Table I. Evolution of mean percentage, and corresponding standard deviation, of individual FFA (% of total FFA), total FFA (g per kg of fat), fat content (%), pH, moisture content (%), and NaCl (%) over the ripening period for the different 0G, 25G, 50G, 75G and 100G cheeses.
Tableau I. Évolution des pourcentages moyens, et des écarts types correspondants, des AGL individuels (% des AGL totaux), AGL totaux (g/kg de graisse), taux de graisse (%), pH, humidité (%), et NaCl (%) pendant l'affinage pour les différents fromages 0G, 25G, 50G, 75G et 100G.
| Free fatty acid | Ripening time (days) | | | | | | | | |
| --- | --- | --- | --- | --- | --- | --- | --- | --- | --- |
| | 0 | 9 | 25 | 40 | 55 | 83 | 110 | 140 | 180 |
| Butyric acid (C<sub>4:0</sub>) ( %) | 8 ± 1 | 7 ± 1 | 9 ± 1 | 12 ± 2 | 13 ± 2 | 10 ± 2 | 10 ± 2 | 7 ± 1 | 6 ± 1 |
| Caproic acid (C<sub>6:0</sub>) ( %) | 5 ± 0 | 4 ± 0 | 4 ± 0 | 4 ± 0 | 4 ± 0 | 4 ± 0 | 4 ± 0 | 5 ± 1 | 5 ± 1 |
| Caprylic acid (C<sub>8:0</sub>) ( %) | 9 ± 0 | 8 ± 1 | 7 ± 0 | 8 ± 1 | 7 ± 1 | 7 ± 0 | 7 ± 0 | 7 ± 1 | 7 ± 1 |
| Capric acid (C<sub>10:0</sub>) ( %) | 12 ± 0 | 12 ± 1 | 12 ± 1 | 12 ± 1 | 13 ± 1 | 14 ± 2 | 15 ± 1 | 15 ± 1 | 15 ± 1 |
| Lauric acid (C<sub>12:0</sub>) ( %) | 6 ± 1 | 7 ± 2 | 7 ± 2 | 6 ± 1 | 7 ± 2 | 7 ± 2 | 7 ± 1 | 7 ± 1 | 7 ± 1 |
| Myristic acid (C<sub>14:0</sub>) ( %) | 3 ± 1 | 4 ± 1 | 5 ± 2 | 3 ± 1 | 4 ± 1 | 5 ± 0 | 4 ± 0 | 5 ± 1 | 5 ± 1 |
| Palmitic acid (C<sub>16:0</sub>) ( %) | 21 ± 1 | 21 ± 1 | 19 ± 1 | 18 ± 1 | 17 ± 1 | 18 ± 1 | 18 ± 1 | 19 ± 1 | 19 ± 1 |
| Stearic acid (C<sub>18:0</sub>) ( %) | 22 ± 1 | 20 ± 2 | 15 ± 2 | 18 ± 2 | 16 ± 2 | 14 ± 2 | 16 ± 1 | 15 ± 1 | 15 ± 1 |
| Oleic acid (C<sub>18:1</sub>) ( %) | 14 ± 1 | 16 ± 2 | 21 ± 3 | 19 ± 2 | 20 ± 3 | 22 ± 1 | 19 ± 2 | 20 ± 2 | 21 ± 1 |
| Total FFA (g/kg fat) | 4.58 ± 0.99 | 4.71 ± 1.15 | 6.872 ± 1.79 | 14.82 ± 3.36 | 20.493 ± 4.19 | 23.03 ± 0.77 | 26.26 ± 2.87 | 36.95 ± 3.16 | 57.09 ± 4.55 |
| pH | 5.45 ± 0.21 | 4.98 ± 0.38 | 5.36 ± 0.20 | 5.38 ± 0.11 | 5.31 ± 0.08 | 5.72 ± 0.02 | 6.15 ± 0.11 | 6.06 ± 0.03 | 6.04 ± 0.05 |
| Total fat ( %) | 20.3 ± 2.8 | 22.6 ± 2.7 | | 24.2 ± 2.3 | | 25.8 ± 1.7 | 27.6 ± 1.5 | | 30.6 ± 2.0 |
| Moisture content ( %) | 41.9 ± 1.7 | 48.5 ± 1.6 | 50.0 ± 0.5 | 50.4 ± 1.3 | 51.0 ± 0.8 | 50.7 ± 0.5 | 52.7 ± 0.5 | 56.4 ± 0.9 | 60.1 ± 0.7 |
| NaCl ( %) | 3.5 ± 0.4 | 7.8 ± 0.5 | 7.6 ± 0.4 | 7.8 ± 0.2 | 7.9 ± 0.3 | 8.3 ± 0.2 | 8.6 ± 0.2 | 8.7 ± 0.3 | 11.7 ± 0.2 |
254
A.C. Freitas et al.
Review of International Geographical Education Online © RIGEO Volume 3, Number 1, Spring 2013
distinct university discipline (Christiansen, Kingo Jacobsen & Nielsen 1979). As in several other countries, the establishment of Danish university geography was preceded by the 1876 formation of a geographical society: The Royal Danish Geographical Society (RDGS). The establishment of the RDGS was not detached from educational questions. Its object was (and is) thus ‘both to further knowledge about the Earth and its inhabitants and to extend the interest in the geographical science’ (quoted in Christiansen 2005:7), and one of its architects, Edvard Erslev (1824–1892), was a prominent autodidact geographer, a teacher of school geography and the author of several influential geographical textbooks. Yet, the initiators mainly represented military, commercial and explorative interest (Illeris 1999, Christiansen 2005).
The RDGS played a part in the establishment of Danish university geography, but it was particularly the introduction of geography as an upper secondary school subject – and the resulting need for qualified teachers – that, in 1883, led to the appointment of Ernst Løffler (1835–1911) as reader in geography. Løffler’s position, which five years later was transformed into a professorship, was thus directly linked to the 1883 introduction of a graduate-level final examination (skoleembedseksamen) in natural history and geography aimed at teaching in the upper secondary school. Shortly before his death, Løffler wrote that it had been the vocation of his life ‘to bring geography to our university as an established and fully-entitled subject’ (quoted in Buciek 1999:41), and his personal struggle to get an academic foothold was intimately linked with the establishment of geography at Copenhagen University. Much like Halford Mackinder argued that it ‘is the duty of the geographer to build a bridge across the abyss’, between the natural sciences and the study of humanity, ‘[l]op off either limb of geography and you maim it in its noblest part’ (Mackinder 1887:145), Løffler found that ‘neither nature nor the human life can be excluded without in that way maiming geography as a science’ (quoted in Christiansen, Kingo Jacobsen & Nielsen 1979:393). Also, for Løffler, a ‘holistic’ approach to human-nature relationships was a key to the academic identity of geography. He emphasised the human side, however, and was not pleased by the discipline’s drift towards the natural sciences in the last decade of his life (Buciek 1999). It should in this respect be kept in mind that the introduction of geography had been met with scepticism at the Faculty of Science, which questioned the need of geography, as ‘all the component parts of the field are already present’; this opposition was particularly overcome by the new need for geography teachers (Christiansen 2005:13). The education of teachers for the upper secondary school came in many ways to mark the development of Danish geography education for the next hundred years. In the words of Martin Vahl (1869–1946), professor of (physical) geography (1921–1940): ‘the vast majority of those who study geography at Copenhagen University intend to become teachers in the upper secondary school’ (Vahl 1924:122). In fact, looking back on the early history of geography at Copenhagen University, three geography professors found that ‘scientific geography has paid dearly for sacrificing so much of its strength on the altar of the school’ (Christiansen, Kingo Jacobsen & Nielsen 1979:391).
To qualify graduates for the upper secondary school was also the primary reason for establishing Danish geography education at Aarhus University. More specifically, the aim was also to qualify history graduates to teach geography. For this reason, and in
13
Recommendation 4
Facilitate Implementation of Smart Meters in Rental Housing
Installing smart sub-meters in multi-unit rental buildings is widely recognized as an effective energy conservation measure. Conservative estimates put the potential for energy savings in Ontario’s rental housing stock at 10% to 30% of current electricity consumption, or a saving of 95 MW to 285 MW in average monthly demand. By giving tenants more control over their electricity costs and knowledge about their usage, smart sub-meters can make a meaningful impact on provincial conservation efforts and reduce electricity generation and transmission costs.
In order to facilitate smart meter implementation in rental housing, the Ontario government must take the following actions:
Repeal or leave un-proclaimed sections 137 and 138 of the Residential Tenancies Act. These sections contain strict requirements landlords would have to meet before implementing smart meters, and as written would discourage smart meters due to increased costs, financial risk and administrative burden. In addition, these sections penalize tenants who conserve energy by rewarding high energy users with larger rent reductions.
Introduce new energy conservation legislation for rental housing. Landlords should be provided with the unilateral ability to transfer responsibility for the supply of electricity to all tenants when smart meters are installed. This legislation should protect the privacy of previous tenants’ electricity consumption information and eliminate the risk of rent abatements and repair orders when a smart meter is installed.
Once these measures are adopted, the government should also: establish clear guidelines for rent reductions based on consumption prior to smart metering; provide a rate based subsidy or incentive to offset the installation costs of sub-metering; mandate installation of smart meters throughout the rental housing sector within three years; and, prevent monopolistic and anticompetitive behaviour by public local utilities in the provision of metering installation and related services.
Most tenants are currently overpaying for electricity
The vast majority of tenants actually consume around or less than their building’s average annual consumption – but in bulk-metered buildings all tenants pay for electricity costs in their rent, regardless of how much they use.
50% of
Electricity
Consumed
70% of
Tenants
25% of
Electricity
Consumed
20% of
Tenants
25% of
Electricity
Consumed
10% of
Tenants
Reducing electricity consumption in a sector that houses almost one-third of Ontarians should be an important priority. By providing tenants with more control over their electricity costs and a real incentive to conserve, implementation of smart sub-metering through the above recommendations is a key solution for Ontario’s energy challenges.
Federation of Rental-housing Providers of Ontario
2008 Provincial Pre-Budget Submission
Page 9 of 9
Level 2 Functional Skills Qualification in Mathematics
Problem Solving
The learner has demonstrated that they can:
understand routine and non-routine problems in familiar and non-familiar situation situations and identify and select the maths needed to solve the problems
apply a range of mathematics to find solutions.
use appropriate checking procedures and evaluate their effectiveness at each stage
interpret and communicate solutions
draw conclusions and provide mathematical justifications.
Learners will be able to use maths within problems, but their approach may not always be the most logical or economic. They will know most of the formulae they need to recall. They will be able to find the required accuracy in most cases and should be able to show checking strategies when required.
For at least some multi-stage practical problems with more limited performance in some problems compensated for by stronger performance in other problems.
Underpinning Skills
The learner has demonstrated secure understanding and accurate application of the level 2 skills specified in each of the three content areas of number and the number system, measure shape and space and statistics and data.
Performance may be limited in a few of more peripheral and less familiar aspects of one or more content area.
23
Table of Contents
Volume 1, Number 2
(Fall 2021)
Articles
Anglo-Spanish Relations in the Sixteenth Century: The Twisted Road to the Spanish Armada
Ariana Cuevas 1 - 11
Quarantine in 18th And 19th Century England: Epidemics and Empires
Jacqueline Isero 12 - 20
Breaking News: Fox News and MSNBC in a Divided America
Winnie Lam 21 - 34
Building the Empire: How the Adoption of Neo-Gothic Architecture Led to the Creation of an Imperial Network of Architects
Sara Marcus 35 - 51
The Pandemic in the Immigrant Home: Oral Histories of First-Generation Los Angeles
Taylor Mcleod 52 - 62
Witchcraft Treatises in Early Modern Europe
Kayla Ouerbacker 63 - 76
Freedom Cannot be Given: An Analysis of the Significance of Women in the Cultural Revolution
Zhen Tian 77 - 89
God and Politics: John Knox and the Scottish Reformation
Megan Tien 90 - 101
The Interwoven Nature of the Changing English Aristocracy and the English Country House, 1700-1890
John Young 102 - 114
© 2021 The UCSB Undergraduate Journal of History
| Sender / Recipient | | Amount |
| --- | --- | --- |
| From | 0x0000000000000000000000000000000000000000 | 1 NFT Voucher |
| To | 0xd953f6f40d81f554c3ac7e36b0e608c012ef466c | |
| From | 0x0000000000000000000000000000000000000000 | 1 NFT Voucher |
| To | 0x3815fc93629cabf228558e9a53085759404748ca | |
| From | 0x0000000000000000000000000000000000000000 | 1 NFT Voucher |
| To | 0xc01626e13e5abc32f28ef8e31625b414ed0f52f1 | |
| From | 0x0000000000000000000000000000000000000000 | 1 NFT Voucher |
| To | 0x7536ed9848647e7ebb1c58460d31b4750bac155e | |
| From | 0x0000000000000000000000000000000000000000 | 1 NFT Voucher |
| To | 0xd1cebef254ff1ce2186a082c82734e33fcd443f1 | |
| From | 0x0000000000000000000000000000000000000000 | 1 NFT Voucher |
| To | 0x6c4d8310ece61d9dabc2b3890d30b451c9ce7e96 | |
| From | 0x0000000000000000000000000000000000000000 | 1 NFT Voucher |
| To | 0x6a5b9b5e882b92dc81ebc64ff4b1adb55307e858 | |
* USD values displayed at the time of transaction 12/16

▶ YOUR OBJECTIVE
Take the entries above and copy out all lines with the string "average".

▶ ANSWER FOR THE TASK
Installing smart sub-meters in multi-unit rental buildings is widely recognized as an effective energy conservation measure. Conservative estimates put the potential for energy savings in Ontario’s rental housing stock at 10% to 30% of current electricity consumption, or a saving of 95 MW to 285 MW in average monthly demand. By giving tenants more control over their electricity costs and knowledge about their usage, smart sub-meters can make a meaningful impact on provincial conservation efforts and reduce electricity generation and transmission costs.
The vast majority of tenants actually consume around or less than their building’s average annual consumption – but in bulk-metered buildings all tenants pay for electricity costs in their rent, regardless of how much they use.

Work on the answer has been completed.